More Thoughts On Finding Your Blog’s Story
I’ve been thinking about how to give people more guidance on figuring out their stories. It strikes me as kind of a sticky issue, now that I really think about it.
For example: there are cases when a blogger has been doing their thing for a while — and I’m going to just say right now I am NOT TALKING ABOUT ANYBODY IN PARTICULAR — but because they have been doing it for long enough, they will get to a point where a story emerges whether they like it or not. This is not true for every single long term blogger, but I thing the longer you go without self-consciously crafting your own story, the less control over it you will have.
Because as I was thinking about it, I was forced to reflect that yes, there are a few people who I could say, “Look, this is your story. This is your thing.” But I really don’t want to do that, because: 1) it feels like it’s definitely not my place to do it; and 2) it seems way, way too personal and defining of a thing to do, even if somebody asks you to do it. I really think that people should define it for themselves as much as possible, while they still can.
Now, with newer bloggers, it’s much more difficult to figure out the thing, because there is just so much less text to work with. You can go through back posts, watch them on Twitter, Facebook etc. but it’s much harder to see a pattern emerging. They are still figuring out the landscape, and maybe they haven’t really gotten past the honeymoon period where they are on their best behavior yet. But one thing that occurred to me after reading Julie“s comment (i.e. all personal bloggers have a story, and but the best ones know what their story is) is that not only do the best bloggers know what their story is, they don’t try to fight it — they aren’t in denial about it. In other words, the best personal bloggers might be stuck with a story that is not always flattering, and they might be totally conscious of that fact, but they go with it anyway, either because they don’t know any better or because well, it’s their story and their sticking to it.

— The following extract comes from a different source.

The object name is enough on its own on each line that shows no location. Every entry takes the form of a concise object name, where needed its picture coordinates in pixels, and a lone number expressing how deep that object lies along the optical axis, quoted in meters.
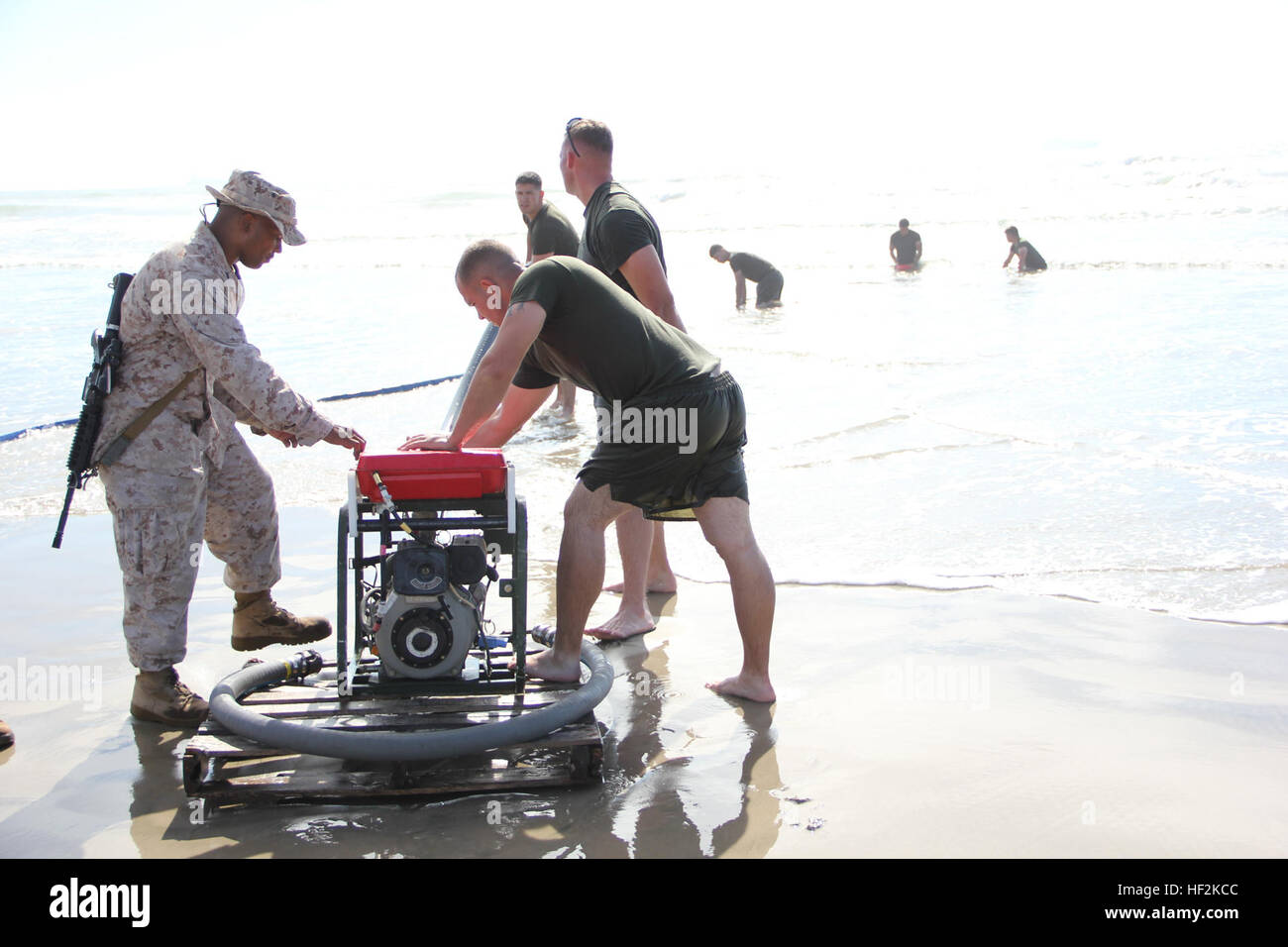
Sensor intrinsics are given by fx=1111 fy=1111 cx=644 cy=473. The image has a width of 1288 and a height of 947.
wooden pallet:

Example: Penelope Trunk. Technically speaking, not a personal blogger. However, as people who have been reading here for a while know, definitely one of the best bloggers out there in my opinion. Her niche is career advice, which is something in which I have zero interest, but I never miss a post of hers because her thing is “the beautifully writing blogger who gives career advice despite never really being employed (in the strictest sense of the word) and who might also have Asperger’s but it’s hard to say because you are never sure how much of what she says is actually true.” If that’s not a story, then I don’t know what one is.
Have a look at Penelope’s latest post, in which she talks about how she needs to get a “workplace spouse” in order to fill in the gaps in her real life marriage, because her new husband really does not want to talk to her. Yeah. Now, listen. I am not suggesting that you need to write about stuff like this in order to have a popular blog. What I am saying is: Penelope knows what her story is, and she doesn’t bother with trying to make it into something it’s not — she doesn’t exaggerate to make it better or to make it worse. It’s just her story, in all of its craziness, and nobody else could write it. That’s why people love to read her blog.
The vast majority of bloggers have not figured out what their story is yet. But for people who have been blogging a while, I think there may already be a story that has emerged and they just are not realizing it. With those cases, there’s probably less of a need to self-consciously brand yourself. Probably what you need to do in that case is to learn how to make peace with how people have already come to think of you, and figure out to what degree you can spin that perception to your best advantage. I’m not sure that everyone has it in them to handle it as well as Penelope Trunk does, but for those that do, she’s a great model on that front.
What do you think? Could you embrace a story that had emerged about you, even if it wasn’t particularly flattering, if you thought it had market potential?